This was the last in our series: Being. beautiful, bold, brilliant, blessed and today was boundless. At the start of church we were in blizzard conditions but Corina and Mandy and Russ and myself gathered to lead worship with the cozy group that gathered. Corina wrote and shared a beatutiful testimony. If you could not get out this morning here is your opportunity to get a little Spirit on this Sabbath day. - Marta

Testimony By Corina Hurst, Multigenerational Ministry Guide

We are all, each one of us, made in God's divine image, but we sometimes make the mistake of piecing God together in our own image. I recognize this in myself. 

Most of the role models life handed me when I was younger were old white men, so when I met God, he was an old white man too. It makes sense, as many of my favorite people to this day fit that description. One of these people, about a year ago, told me that his God was definitely, definitely a woman. And I got it, this time when he said that, but I didn't always. 

My very first day in a congregation of the United Church of Christ, I read the words "our mother and father who art in heaven..." aloud. I didn't like it. This is what they told their children? Mother knew her place was not on that golden throne, and so should whoever wrote that propaganda. 

I went home and said " I guess the Bible doesn't matter here" with my nose in the air, just like it sounds.
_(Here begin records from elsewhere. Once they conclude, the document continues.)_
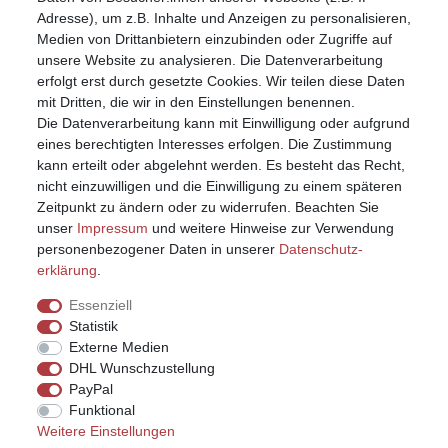
Anmelden (Login)
Adresse), um z.B. Inhalte und Anzeigen zu personalisieren,
Warenkorb
Medien von Drittanbietern einzubinden oder Zugriffe auf
unsere Website zu analysieren. Die Datenverarbeitung
erfolgt erst durch gesetzte Cookies. Wir teilen diese Daten
mit Dritten, die wir in den Einstellungen benennen.
Die Datenverarbeitung kann mit Einwilligung oder aufgrund
eines berechtigten Interesses erfolgen. Die Zustimmung
kann erteilt oder abgelehnt werden. Es besteht das Recht,
nicht einzuwilligen und die Einwilligung zu einem späteren
Zeitpunkt zu ändern oder zu widerrufen. Beachten Sie
unser
Impressum
und weitere Hinweise zur Verwendung
personenbezogener Daten in unserer
Daten­schutz­
erklärung
.
Essenziell
Statistik
Externe Medien
DHL Wunschzustellung
PayPal
Funktional
Weitere Einstellungen
Impressum
Daten­schutz­erklärung
AGB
But then I sat with it awhile. 

What if my God was a mother, too? Would she be gentle and soft spoken where my God had been booming and authoritarian? Would she be home when I needed her, instead of busy with other people's prayers? Would she make me toast with jelly when I didn't feel well, instead of telling me to tough it out and go to my room? Would mother God be sober, and stable and reliable, where the God I'd built for myself... he was all powerful, but he was always doing something more important or more fun. I thought that was how it was supposed to be. 
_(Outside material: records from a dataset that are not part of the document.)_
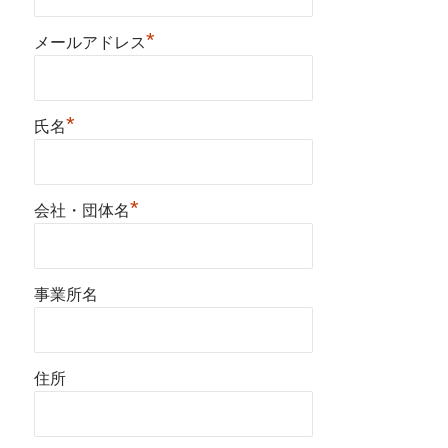
*
メールアドレス
*
氏名
*
会社・団体名
事業所名
住所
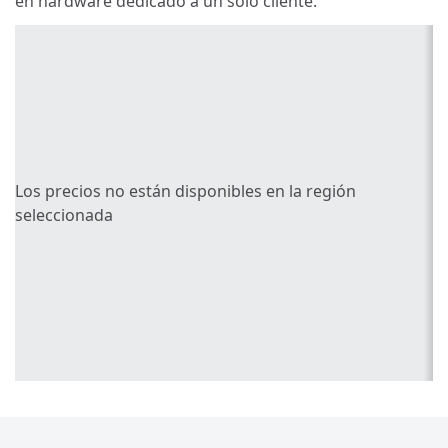
en hardware dedicado a un solo cliente.
Los precios no están disponibles en la región
seleccionada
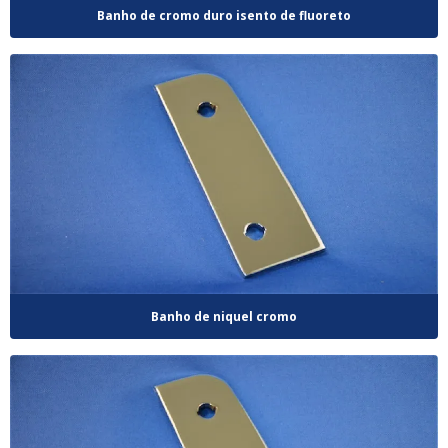
Banho de cromo duro isento de fluoreto
Banho de niquel cromo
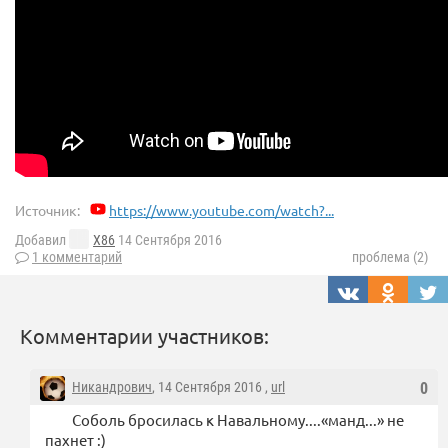
Источник:
https://www.youtube.com/watch?...
Добавил
X86
14 Сентября 2016
1 комментарий
проблема (2)
Комментарии участников:
Никандрович
, 14 Сентября 2016 ,
url
0
Соболь бросилась к Навальному....«манд...» не
пахнет :)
It was almost offensive to me, this idea of a tender, feminine God, even if she was probably the God I needed at that time in my life. It smelled like weakness, and I feared what comforts in my world might be shaken if I let go of that white beard I'd been holding for dear life. So I sat with that too. I went through all the stages of grief for my sturdy father God, but couldn't totally abandon him. 

Many times I've thought about this, and many times I've come to the conclusion that there's more to the story. I tend to think in Black and White more often than not, because it feels safe, but the realm of heaven is just too colorful for that kind of restriction. 

Anymore, you will most often hear me use "God" as a pronoun. This is because I find that most of the obstacles in my spiritual life have come from my desire to limit God, and box God up cleanly into roles I'm comfortable with. If you've also found yourself doing this control game, you know it usually ends in lessons learned, unless you squeeze your eyes shut tight and sing lalalalala until your opportunity for growth passes you by. God's boundless nature can be hard to capture, but that's part of the journey. 

My friend Tom says that his God is definitely a woman, and I believe that's true. Another friend, Maddie, told me last week that she just doesn't feel right if she doesn't talk to her Papa God 

every day, and that is a beautiful, generous manifestation, and brings her so much peace and joy. I deeply believe in that God too. 

And just the same way, I've accepted that my God comes to me, begging me to follow deer tracks in the snow. My God whispers the world's goodness to my ears in creaking branches that touch the sky. And I just don't know how to name that so simply, in two or three letters. In one syllable. 

I now speak just to "God" instead of "Him" because I'm working on getting acquainted with the fact that my God is he and she and they and none of those. My God is light and fresh air and Earth, art and word and feast and the chaotic, reckless compassion of Christ that's so much bigger than a single gendered pronoun. 

But if God calls some day and asks me to use another name, I will. Because that's what we do for those we love. 

May you go in freedom to know God today.